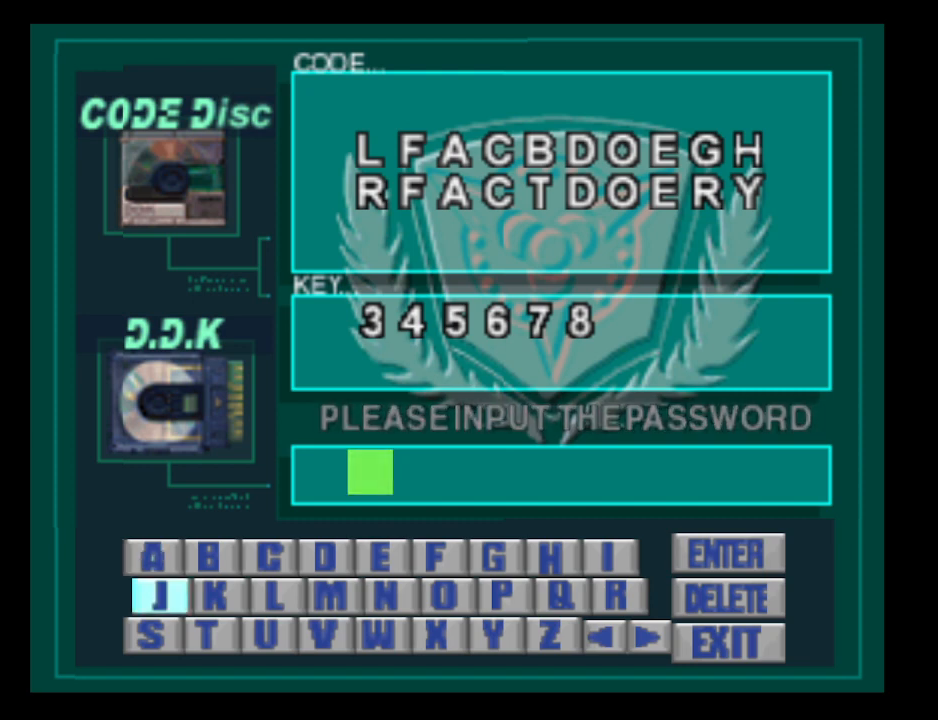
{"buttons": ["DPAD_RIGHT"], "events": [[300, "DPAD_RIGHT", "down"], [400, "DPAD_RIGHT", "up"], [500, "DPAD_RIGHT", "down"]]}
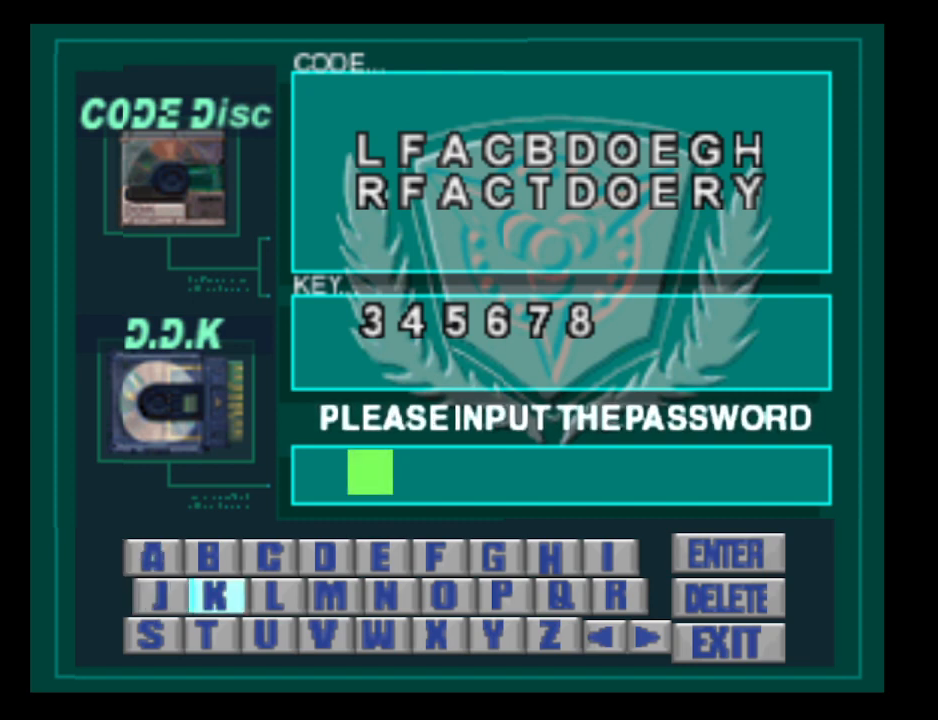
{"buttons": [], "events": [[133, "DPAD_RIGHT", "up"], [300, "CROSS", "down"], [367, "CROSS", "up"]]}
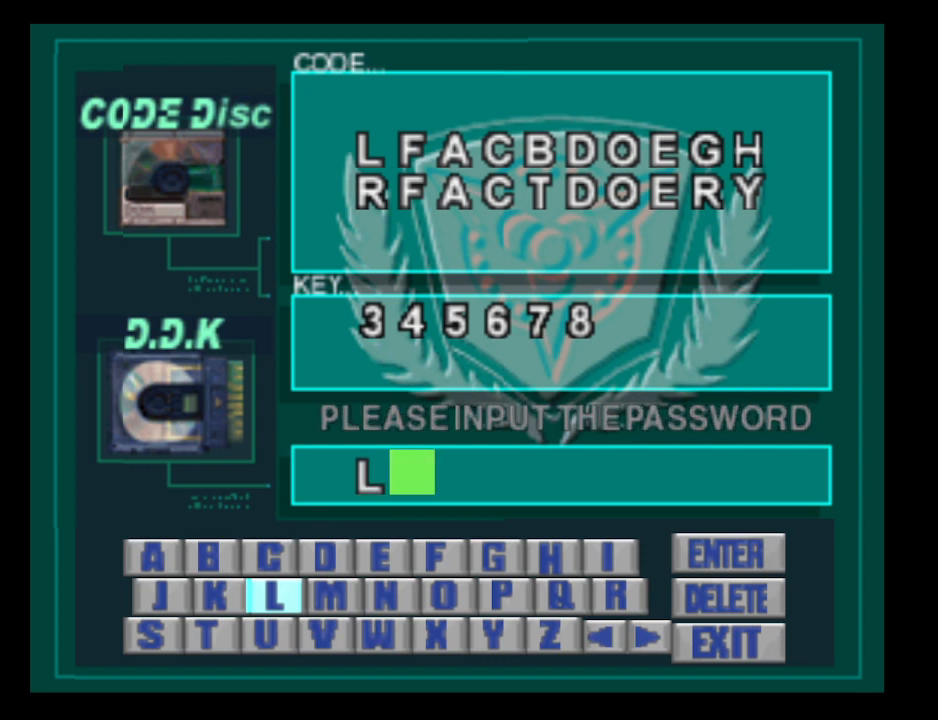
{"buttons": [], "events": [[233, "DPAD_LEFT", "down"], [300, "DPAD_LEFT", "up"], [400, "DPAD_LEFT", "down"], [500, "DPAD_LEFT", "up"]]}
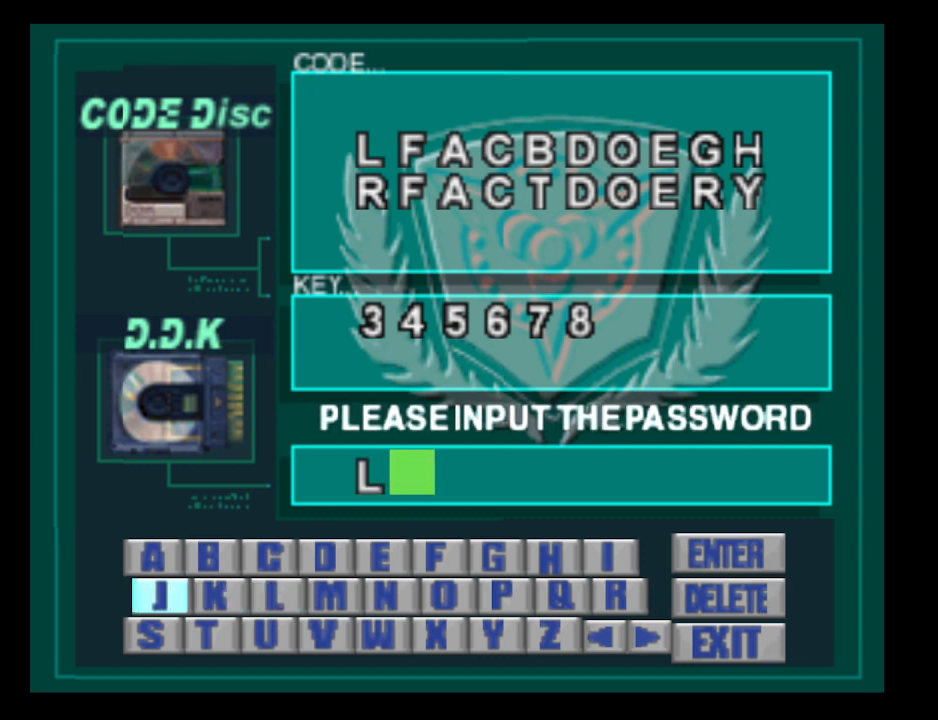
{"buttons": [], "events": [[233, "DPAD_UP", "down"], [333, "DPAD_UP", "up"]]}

........

> _Problem statement_
Copy out the lines above unchanged. Skip the images.

> _Solved problem_
{"buttons": ["DPAD_RIGHT"], "events": [[300, "DPAD_RIGHT", "down"], [400, "DPAD_RIGHT", "up"], [500, "DPAD_RIGHT", "down"]]}
{"buttons": [], "events": [[133, "DPAD_RIGHT", "up"], [300, "CROSS", "down"], [367, "CROSS", "up"]]}
{"buttons": [], "events": [[233, "DPAD_LEFT", "down"], [300, "DPAD_LEFT", "up"], [400, "DPAD_LEFT", "down"], [500, "DPAD_LEFT", "up"]]}
{"buttons": [], "events": [[233, "DPAD_UP", "down"], [333, "DPAD_UP", "up"]]}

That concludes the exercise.